Your Data Center Doesn’t Need to Be Bigger — It Needs to Be Modular
By Senthil Kumar R, CEO, Technavious
There’s a quiet truth shaping India’s digital infrastructure today: the data centers of the future won’t be built in the traditional sense. They’ll be assembled. And that shift — from sequential construction to modular, parallel delivery — will determine which operators keep pace with AI-era demand and which ones fall behind.
India is expanding its data center footprint at breakneck speed. The industry is marching toward USD 8 billion by 2028, powered by cloud adoption, localisation mandates, and an explosion of AI workloads. But growth is exposing the fractures in our conventional build model. Long approval cycles, land scarcity, power constraints, and the sheer unpredictability of on-site execution have turned “time-to-capacity” into every leader’s biggest anxiety.
And here’s the uncomfortable part: no amount of project management can fix a system designed for a world before AI.
Modularity, on the other hand, rewrites the rules.

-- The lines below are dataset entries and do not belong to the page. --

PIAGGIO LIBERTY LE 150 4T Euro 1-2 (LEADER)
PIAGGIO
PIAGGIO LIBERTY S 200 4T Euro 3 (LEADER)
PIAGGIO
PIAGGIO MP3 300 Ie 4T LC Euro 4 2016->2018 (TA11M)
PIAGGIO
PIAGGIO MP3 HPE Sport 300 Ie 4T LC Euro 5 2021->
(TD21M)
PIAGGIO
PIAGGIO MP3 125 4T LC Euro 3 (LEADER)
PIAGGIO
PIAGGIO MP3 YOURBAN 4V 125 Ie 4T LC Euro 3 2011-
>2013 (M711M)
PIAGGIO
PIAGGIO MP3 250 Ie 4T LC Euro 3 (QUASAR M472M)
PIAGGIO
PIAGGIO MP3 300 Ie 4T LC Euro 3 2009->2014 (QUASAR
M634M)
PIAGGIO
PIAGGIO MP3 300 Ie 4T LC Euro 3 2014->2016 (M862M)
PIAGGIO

Instead of waiting for land clearance, civil work, and MEP installations to fall neatly into line, modularity lets everything run in parallel. Power rooms, cooling blocks, white-space modules, and even liquid-cooling infrastructure can be engineered and tested off-site before the land is fully ready. What used to take months to sequence can now happen simultaneously — shaving critical time off deployment while dramatically reducing risk.

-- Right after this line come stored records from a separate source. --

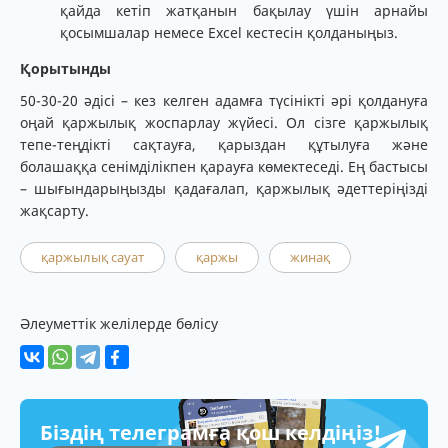
қайда кетіп жатқанын бақылау үшін арнайы
қосымшалар немесе Excel кестесін қолданыңыз.
Қорытынды
50-30-20 әдісі – кез келген адамға түсінікті әрі қолдануға
оңай қаржылық жоспарлау жүйесі. Ол сізге қаржылық
тепе-теңдікті сақтауға, қарыздан құтылуға және
болашаққа сенімділікпен қарауға көмектеседі. Ең бастысы
– шығындарыңызды қадағалап, қаржылық әдеттеріңізді
жақсарту.
қаржылық сауат
қаржы
жинақ
Әлеуметтік желілерде бөлісу
Біздің телеграмға қош келдіңіз!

But speed is only the first domino.
When the build shifts from an open construction site to a controlled factory environment, quality goes up. Repeatability increases. Defects fall. Operators suddenly find themselves with tighter PUE bands, more predictable uptime, and an easier path to compliance. In other words, modularity doesn’t just accelerate capacity — it de-risks it.
And AI is making this shift non-negotiable.

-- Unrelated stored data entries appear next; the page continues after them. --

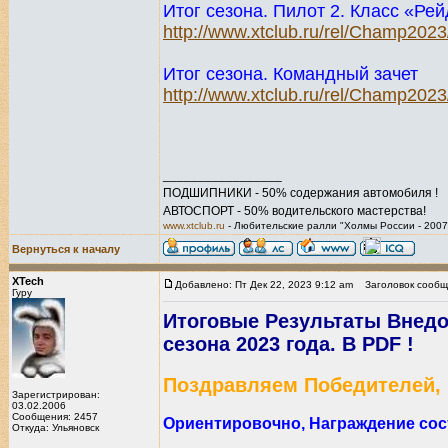
Итог сезона. Пилот 2. Класс «Рей
http://www.xtclub.ru/rel/Champ202
Итог сезона. Командный зачет
http://www.xtclub.ru/rel/Champ202
_________________
ПОДШИПНИКИ - 50% содержания автомобиля !
АВТОСПОРТ - 50% водительского мастерства!
www.xtclub.ru
- Любительские ралли "Холмы России - 2007
Вернуться к началу
XTech
Добавлено: Пт Дек 22, 2023 9:12 am
Заголовок сообщ
Гуру
Итоговые Результаты Внед
сезона 2023 года. В PDF !
Поздравляем Победителей, 
Зарегистрирован:
03.02.2006
Сообщения: 2457
Ориентировочно, Награждение сост
Откуда: Ульяновск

India’s IT load is set to climb to 3–8 GW by 2030, while AI alone could drive 40–50 TWh of additional power requirement and millions of square feet in new facilities. Add rising rack densities — 180 kW today, trending toward 1 MW designs — and the old architectural assumptions begin to crack.
High-density zones need precision power delivery, advanced cooling, and isolated failure domains. Modularity enables all three by packaging them into pre-engineered “AI blocks” that can be replicated, scaled, and upgraded without redesigning the entire campus.
Of course, none of this works without an ecosystem capable of producing these modules at scale — and India is getting there fast. Prefabricated construction is growing at 13%+ CAGR, and OEMs are rapidly localising modular power, cooling, and thermal systems. The challenge ahead is not capability; it’s industrialisation: more factories, more test beds, more integrators, more standardisation.
So, here’s the real question facing India’s DC leadership:
Are you building data centers the way demand grows — in parallel? Or the way projects used to run — in sequence?
Because modularity isn’t a tactical lever anymore. It’s an operating model. One that shifts us from plug-and-play to plug-and-operate — where predictability and speed are engineered in, not hoped for.
In a landscape shaped by AI heat, regulatory pressure, and unforgiving timelines, the winners won’t be those who build the biggest facilities. They’ll be the ones who build the fastest, safest, smartest — and that means modular.